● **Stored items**
===
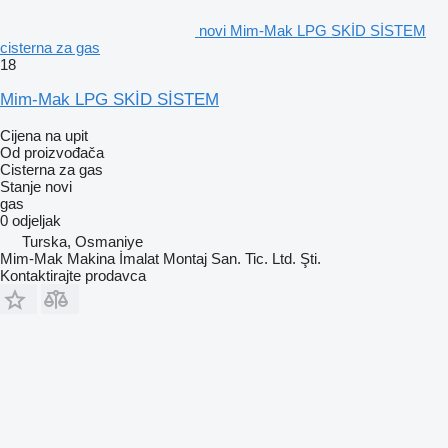
novi Mim-Mak LPG SKİD SİSTEM
cisterna za gas
18
Mim-Mak LPG SKİD SİSTEM
Cijena na upit
Od proizvođača
Cisterna za gas
Stanje
novi
gas
0 odjeljak
Turska, Osmaniye
Mim-Mak Makina İmalat Montaj San. Tic. Ltd. Şti.
Kontaktirajte prodavca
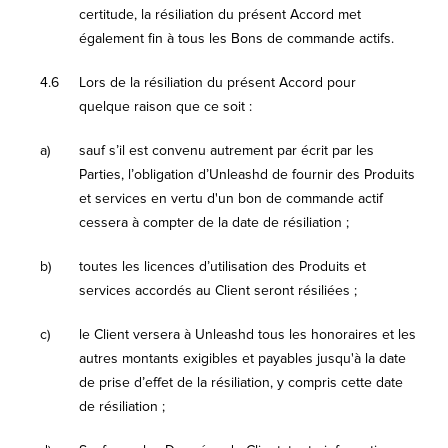
certitude, la résiliation du présent Accord met
également fin à tous les Bons de commande actifs.
4.6
Lors de la résiliation du présent Accord pour
quelque raison que ce soit :
a)
sauf s’il est convenu autrement par écrit par les
Parties, l’obligation d’Unleashd de fournir des Produits
et services en vertu d'un bon de commande actif
cessera à compter de la date de résiliation ;
b)
toutes les licences d’utilisation des Produits et
services accordés au Client seront résiliées ;
c)
le Client versera à Unleashd tous les honoraires et les
autres montants exigibles et payables jusqu'à la date
de prise d’effet de la résiliation, y compris cette date
de résiliation ;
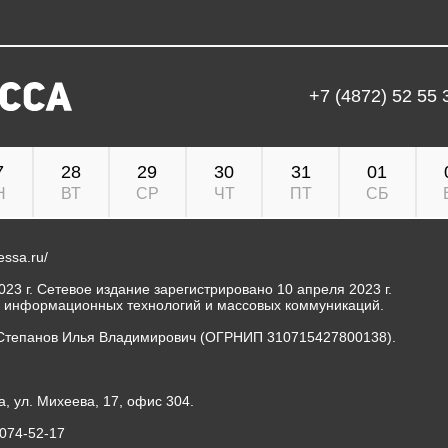
+7 (4872) 52 55 
7
28
29
30
31
01
Н
ВТ
СР
ЧТ
ПТ
СБ
ressa.ru/
23 г. Сетевое издание зарегистрировано 10 апреля 2023 г.
, информационных технологий и массовых коммуникаций.
Степанов Илья Владимирович (ОГРНИП 310715427800138).
а, ул. Михеева, 17, офис 304.
-074-52-17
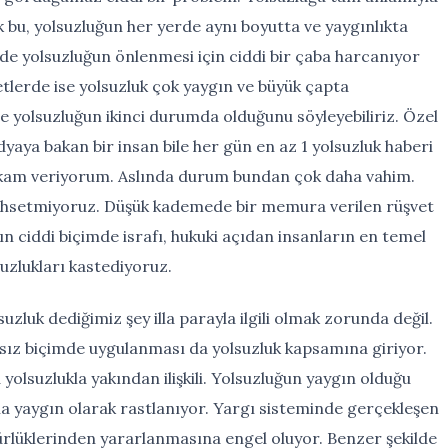
ak bu, yolsuzluğun her yerde aynı boyutta ve yaygınlıkta
de yolsuzluğun önlenmesi için ciddi bir çaba harcanıyor
letlerde ise yolsuzluk çok yaygın ve büyük çapta
e yolsuzluğun ikinci durumda olduğunu söyleyebiliriz. Özel
ya bakan bir insan bile her gün en az 1 yolsuzluk haberi
rakam veriyorum. Aslında durum bundan çok daha vahim.
bahsetmiyoruz. Düşük kademede bir memura verilen rüşvet
n ciddi biçimde israfı, hukuki açıdan insanların en temel
lsuzlukları kastediyoruz.
zluk dediğimiz şey illa parayla ilgili olmak zorunda değil.
sız biçimde uygulanması da yolsuzluk kapsamına giriyor.
yolsuzlukla yakından ilişkili. Yolsuzluğun yaygın olduğu
aha yaygın olarak rastlanıyor. Yargı sisteminde gerçekleşen
ürlüklerinden yararlanmasına engel oluyor. Benzer şekilde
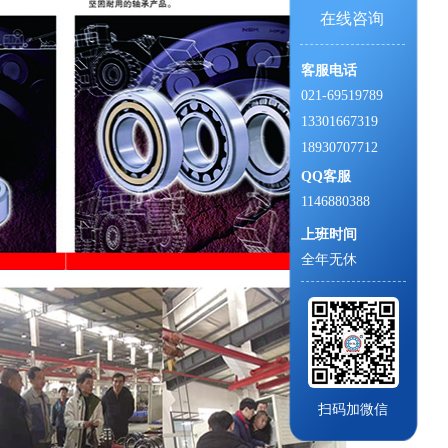
在线咨询
客服电话
021-69519789
13301667319
18930707712
QQ客服
1146880388
上班时间
全年无休
扫码加微信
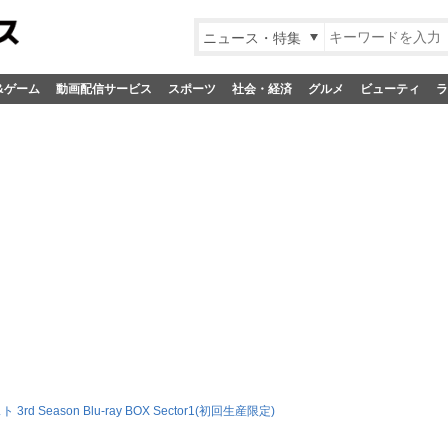
ニュース・特集
&ゲーム
動画配信サービス
スポーツ
社会・経済
グルメ
ビューティ
ラ
3rd Season Blu-ray BOX Sector1(初回生産限定)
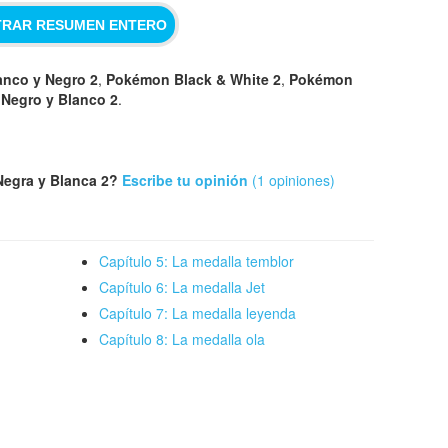
RAR RESUMEN ENTERO
nco y Negro 2
,
Pokémon Black & White 2
,
Pokémon
Negro y Blanco 2
.
Negra y Blanca 2?
Escribe tu opinión
(1 opiniones)
Capítulo 5: La medalla temblor
Capítulo 6: La medalla Jet
Capítulo 7: La medalla leyenda
Capítulo 8: La medalla ola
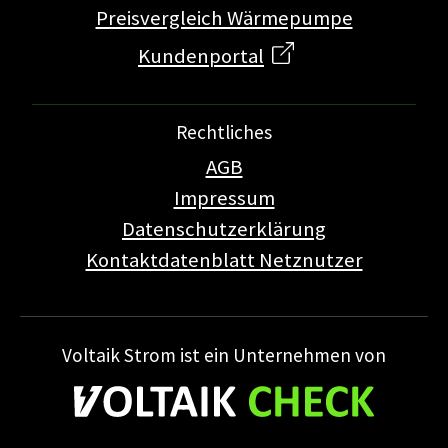
Preisvergleich Wärmepumpe
Kundenportal
Rechtliches
AGB
Impressum
Datenschutz­erklärung
Kontaktdatenblatt Netznutzer
Voltaik Strom ist ein Unternehmen von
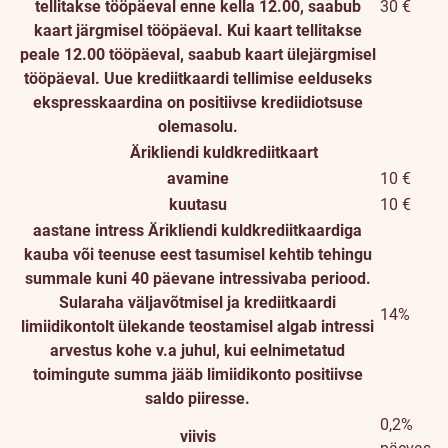
tellitakse tööpäeval enne kella 12.00, saabub
30 €
kaart järgmisel tööpäeval. Kui kaart tellitakse
peale 12.00 tööpäeval, saabub kaart ülejärgmisel
tööpäeval. Uue krediitkaardi tellimise eelduseks
ekspresskaardina on positiivse krediidiotsuse
olemasolu.
Ärikliendi kuldkrediitkaart
avamine
10 €
kuutasu
10 €
aastane intress
Ärikliendi kuldkrediitkaardiga
kauba või teenuse eest tasumisel kehtib tehingu
summale kuni 40 päevane intressivaba periood.
Sularaha väljavõtmisel ja krediitkaardi
14%
limiidikontolt ülekande teostamisel algab intressi
arvestus kohe v.a juhul, kui eelnimetatud
toimingute summa jääb limiidikonto positiivse
saldo piiresse.
0,2%
viivis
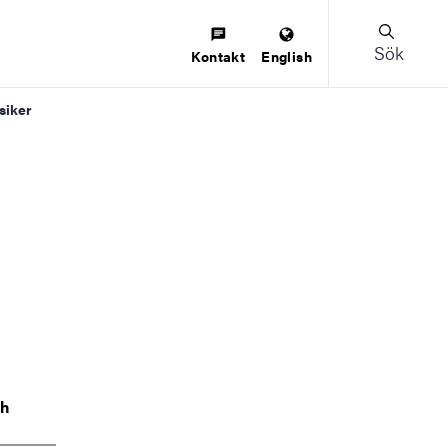
Sök
Kontakt
English
siker
ch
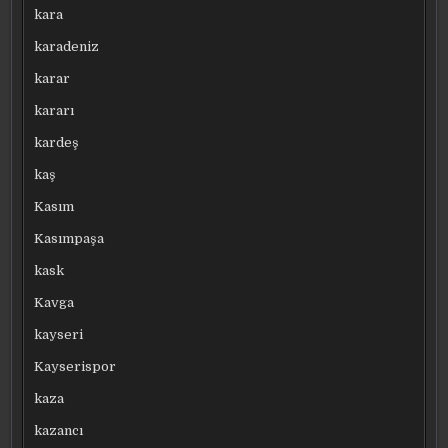
kara
karadeniz
karar
kararı
kardeş
kaş
Kasım
Kasımpaşa
kask
Kavga
kayseri
Kayserispor
kaza
kazancı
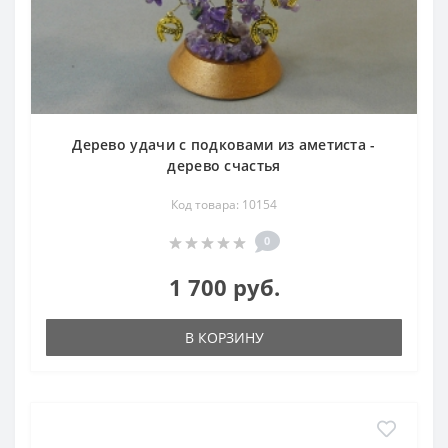
Дерево удачи с подковами из аметиста -
дерево счастья
Код товара: 10154
0
1 700 руб.
В КОРЗИНУ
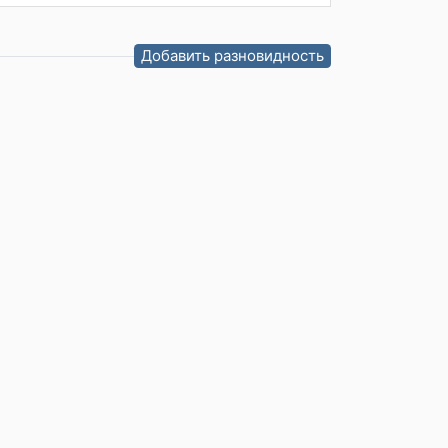
Добавить разновидность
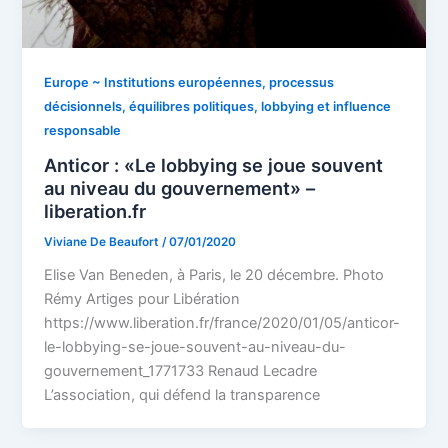
Europe ~ Institutions européennes, processus
décisionnels, équilibres politiques, lobbying et influence
responsable
Anticor : «Le lobbying se joue souvent
au niveau du gouvernement» –
liberation.fr
Viviane De Beaufort
/
07/01/2020
Elise Van Beneden, à Paris, le 20 décembre. Photo
Rémy Artiges pour Libération
https://www.liberation.fr/france/2020/01/05/anticor-
le-lobbying-se-joue-souvent-au-niveau-du-
gouvernement_1771733 Renaud Lecadre
L’association, qui défend la transparence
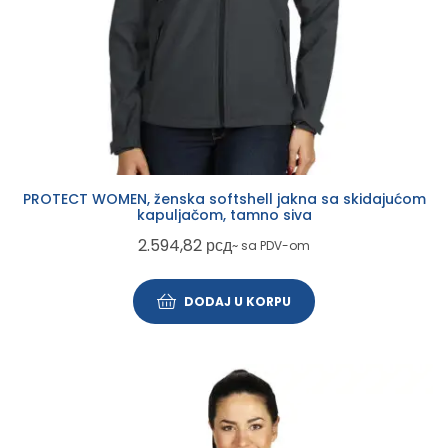
PROTECT WOMEN, ženska softshell jakna sa skidajućom
kapuljačom, tamno siva
2.594,82
рсд
~ sa PDV-om
DODAJ U KORPU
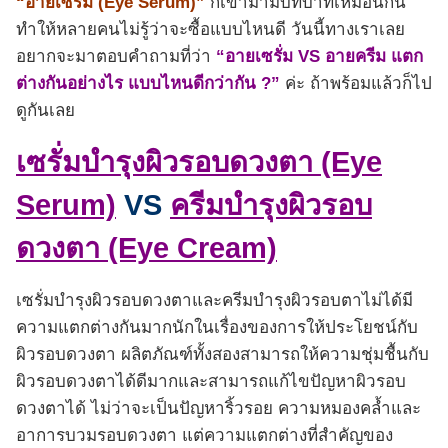
“อายเซรั่ม (Eye Serum)”
ก็เข้ามามีบทบาทเหมือนกัน
ทำให้หลายคนไม่รู้ว่าจะซื้อแบบไหนดี วันนี้ทางเราเลย
อยากจะมาตอบคำถามที่ว่า
“อายเซรั่ม VS อายครีม แตก
ต่างกันอย่างไร แบบไหนดีกว่ากัน ?”
ค่ะ ถ้าพร้อมแล้วก็ไป
ดูกันเลย
เซรั่มบำรุงผิวรอบดวงตา (Eye
Serum)
VS
ครีมบำรุงผิวรอบ
ดวงตา (Eye Cream)
เซรั่มบำรุงผิวรอบดวงตาและครีมบำรุงผิวรอบตาไม่ได้มี
ความแตกต่างกันมากนักในเรื่องของการให้ประโยชน์กับ
ผิวรอบดวงตา ผลิตภัณฑ์ทั้งสองสามารถให้ความชุ่มชื้นกับ
ผิวรอบดวงตาได้ดีมากและสามารถแก้ไขปัญหาผิวรอบ
ดวงตาได้ ไม่ว่าจะเป็นปัญหาริ้วรอย ความหมองคล้ำและ
อาการบวมรอบดวงตา แต่ความแตกต่างที่สำคัญของ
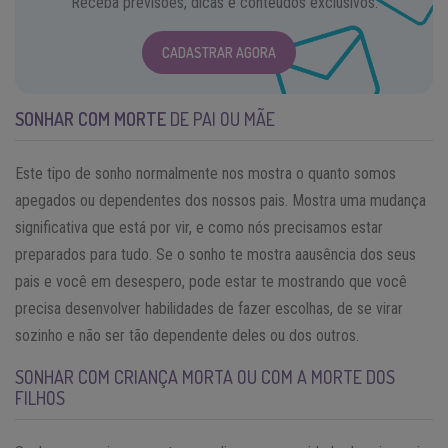
Receba previsões, dicas e conteúdos exclusivos.
CADASTRAR AGORA
SONHAR COM MORTE
DE PAI OU MÃE
Este tipo de sonho normalmente nos mostra o quanto somos
apegados ou dependentes dos nossos pais. Mostra uma mudança
significativa que está por vir, e como nós precisamos estar
preparados para tudo. Se o sonho te mostra aausência dos seus
pais e você em desespero, pode estar te mostrando que você
precisa desenvolver habilidades de fazer escolhas, de se virar
sozinho e não ser tão dependente deles ou dos outros.
SONHAR COM CRIANÇA MORTA OU COM A MORTE DOS
FILHOS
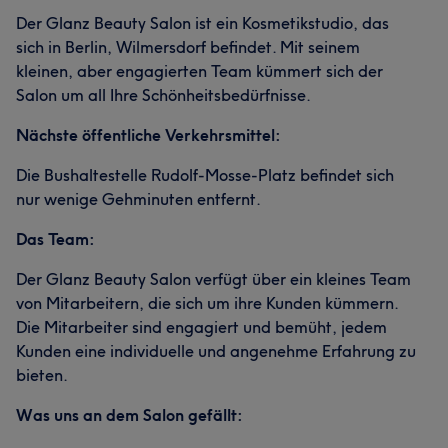
Der Glanz Beauty Salon ist ein Kosmetikstudio, das
sich in Berlin, Wilmersdorf befindet. Mit seinem
kleinen, aber engagierten Team kümmert sich der
Salon um all Ihre Schönheitsbedürfnisse.
Nächste öffentliche Verkehrsmittel:
Die Bushaltestelle Rudolf-Mosse-Platz befindet sich
nur wenige Gehminuten entfernt.
Das Team:
Der Glanz Beauty Salon verfügt über ein kleines Team
von Mitarbeitern, die sich um ihre Kunden kümmern.
Die Mitarbeiter sind engagiert und bemüht, jedem
Kunden eine individuelle und angenehme Erfahrung zu
bieten.
Was uns an dem Salon gefällt:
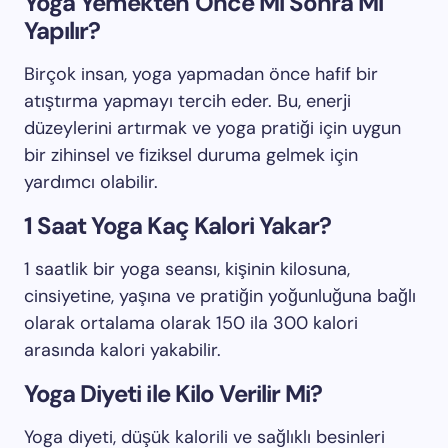
Yoga Yemekten Önce Mi Sonra Mı
Yapılır?
Birçok insan, yoga yapmadan önce hafif bir
atıştırma yapmayı tercih eder. Bu, enerji
düzeylerini artırmak ve yoga pratiği için uygun
bir zihinsel ve fiziksel duruma gelmek için
yardımcı olabilir.
1 Saat Yoga Kaç Kalori Yakar?
1 saatlik bir yoga seansı, kişinin kilosuna,
cinsiyetine, yaşına ve pratiğin yoğunluğuna bağlı
olarak ortalama olarak 150 ila 300 kalori
arasında kalori yakabilir.
Yoga Diyeti ile Kilo Verilir Mi?
Yoga diyeti, düşük kalorili ve sağlıklı besinleri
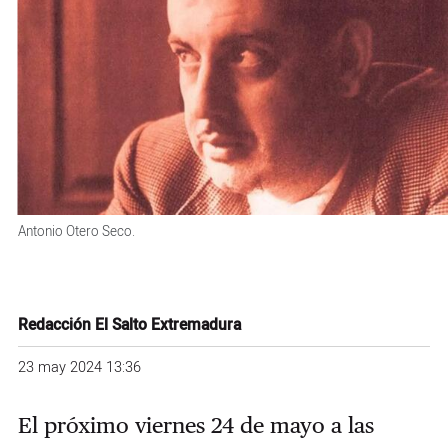
Antonio Otero Seco.
Redacción El Salto Extremadura
23 may 2024 13:36
El próximo viernes 24 de mayo a las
===
● **What is being asked**
Pick out every line in the items above that contains the string "SİSTEM", matching case exactly, and copy each one.

● **Solution**
novi Mim-Mak LPG SKİD SİSTEM
Mim-Mak LPG SKİD SİSTEM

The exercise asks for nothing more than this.